Real Estate

Housing supply increase brings slight relief to California homebuyers

Prices also cooling down in the Golden State

No one envies the plight of the homebuyers in California, who struggle against low inventory, high demand, and rising prices. Due to a recent rise in inventory, however, it could be getting slightly better.

California pending home sales increased in June, the third straight month of annual increases, according to the California Association of Realtors.

The Pending Home Sales Index increased 3.2% from 123.4 in June 2015 to 127.3, based on signed contracts. This will, in turn, cause higher closed transactions in July and August.

The San Francisco Bay area even came out ahead of its fellow Southern California and Central Valley regions, which it had been trailing since the beginning of the year.

In the Bay Area, pending sales increased 5.1% from last year.

The continuation of this upward trend is no surprise. What is shocking, however, is that the reports showed an improvement in housing supply during recent months, especially in Alameda, San Francisco, San Mateo and Santa Clara counties.

This increase in supply is also decreasing the housing demand, and bringing relief to California’s homebuyers as it takes an edge off the competition.

In fact, a look into Black Knight Financial Services’ latest Home Price Index report shows that the California housing market could be cooling off.

Indeed, this morning's Case Shiller report also shows the previously strong spots of San Diego, San Francisco and Los Angeles saw only modest home price increases.

Floor calls, listing appointments and open house traffic declined in June, according to CAR’s June Market Pulse Survey.

In fact, the number of homes selling above asking price declined in June, according to the survey. After reaching an all-time high in May of 38%, the share of homes selling above asking price decreased to 35% in June.

The number of homes selling below asking price also increased to 37%, up from 34% last month. The remaining 28% sold at asking price.

On the other hand, for the homes that did receive offers over the asking price, the premium increased for the first time in three months to 11%, up from 9.4% in May, but unchanged from last year.

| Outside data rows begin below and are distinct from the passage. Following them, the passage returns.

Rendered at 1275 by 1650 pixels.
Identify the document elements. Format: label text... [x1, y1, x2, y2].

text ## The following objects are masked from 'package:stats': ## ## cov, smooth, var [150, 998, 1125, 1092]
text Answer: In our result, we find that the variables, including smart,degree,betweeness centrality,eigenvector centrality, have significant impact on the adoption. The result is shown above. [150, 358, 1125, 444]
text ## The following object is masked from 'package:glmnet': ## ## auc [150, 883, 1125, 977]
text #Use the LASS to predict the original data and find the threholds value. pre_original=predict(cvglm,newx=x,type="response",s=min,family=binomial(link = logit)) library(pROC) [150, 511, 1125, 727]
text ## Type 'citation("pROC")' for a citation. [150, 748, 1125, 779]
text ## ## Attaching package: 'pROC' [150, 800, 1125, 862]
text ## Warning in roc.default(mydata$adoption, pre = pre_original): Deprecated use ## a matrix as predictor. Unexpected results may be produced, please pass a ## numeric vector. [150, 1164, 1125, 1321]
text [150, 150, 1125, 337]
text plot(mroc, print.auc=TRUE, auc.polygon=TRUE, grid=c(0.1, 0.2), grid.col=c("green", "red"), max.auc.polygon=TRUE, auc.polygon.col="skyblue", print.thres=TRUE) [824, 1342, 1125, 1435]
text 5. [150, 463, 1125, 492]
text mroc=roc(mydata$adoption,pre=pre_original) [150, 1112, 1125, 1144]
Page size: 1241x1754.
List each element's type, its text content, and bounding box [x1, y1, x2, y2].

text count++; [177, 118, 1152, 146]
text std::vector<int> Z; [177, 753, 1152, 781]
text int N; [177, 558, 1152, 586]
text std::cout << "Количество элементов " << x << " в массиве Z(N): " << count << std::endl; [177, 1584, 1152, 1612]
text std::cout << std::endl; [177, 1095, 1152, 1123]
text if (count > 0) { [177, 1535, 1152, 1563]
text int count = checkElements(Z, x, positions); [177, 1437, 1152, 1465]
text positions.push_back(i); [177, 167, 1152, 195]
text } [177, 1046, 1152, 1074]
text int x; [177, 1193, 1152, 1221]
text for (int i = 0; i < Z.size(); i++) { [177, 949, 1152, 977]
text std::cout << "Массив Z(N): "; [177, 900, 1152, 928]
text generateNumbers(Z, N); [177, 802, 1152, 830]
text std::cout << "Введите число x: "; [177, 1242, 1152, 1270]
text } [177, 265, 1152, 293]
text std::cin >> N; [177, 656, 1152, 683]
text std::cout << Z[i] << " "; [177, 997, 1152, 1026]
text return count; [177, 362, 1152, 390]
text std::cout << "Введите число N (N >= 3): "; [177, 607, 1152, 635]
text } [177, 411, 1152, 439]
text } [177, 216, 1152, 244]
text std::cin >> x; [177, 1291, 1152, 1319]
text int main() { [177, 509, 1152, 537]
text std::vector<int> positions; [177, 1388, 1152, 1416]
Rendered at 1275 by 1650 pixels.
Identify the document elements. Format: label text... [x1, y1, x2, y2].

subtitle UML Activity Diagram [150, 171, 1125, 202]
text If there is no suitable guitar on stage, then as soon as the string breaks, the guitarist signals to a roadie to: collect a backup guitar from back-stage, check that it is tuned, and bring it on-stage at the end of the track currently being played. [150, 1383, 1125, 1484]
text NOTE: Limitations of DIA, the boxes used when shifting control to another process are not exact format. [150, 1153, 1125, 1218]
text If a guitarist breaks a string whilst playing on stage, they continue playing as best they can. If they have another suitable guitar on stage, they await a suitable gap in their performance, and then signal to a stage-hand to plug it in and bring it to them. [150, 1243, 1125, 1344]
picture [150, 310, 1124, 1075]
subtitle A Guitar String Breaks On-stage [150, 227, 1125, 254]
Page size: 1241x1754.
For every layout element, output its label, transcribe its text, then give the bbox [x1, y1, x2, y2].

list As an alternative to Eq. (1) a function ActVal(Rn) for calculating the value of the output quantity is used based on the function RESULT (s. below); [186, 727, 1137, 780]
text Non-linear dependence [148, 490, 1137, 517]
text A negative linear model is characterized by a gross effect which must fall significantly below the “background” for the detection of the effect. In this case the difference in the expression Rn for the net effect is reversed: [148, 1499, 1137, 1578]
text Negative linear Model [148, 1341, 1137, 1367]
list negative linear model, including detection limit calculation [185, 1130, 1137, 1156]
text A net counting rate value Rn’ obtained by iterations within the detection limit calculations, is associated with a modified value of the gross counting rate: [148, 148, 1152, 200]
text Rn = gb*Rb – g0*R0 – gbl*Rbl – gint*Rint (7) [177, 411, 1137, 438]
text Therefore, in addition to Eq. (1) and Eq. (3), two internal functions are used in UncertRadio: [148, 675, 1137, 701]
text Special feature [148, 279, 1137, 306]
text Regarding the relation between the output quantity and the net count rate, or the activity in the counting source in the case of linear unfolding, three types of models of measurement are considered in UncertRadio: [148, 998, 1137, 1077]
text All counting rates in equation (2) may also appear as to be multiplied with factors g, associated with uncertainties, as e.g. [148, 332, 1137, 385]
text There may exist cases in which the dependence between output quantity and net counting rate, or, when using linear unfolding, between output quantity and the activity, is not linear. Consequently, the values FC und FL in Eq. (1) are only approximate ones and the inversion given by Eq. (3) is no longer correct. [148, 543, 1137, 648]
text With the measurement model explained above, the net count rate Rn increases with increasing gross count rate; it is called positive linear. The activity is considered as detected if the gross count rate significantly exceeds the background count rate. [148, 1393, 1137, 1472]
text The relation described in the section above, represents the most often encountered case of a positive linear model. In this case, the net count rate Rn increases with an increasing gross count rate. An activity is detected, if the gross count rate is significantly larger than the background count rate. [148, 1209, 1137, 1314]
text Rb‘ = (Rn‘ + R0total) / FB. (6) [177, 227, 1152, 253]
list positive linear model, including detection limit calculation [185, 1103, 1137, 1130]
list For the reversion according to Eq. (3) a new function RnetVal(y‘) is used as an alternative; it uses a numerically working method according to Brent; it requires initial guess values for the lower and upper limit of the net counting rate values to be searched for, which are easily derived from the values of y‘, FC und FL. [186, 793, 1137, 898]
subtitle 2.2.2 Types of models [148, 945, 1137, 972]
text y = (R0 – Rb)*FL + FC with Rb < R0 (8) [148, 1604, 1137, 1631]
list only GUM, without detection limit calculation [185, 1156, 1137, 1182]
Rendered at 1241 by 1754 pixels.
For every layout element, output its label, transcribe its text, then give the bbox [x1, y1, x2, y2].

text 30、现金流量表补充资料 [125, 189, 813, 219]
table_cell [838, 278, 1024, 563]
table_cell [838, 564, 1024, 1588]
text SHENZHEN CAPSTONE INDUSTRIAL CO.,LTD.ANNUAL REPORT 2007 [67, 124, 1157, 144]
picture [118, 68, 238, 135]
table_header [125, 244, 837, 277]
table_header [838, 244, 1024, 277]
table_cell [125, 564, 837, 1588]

Homes that sold for below asking price sold for an average of 11% less than asking price in June, up from 10% in May, but also unchanged from last year.

While the market remains competitive, with 72% of homes for sale receiving multiple offers, the number of offers per property dipped slightly to 3, down from 3.1 in May but up from 2.9 last year.

About 22% of properties saw price reductions in June, down from 23% in May, but up from 21% last year.

Home prices continue to worry Realtors as the top concerns for 68% of them included low inventory, declining housing affordability and high home prices.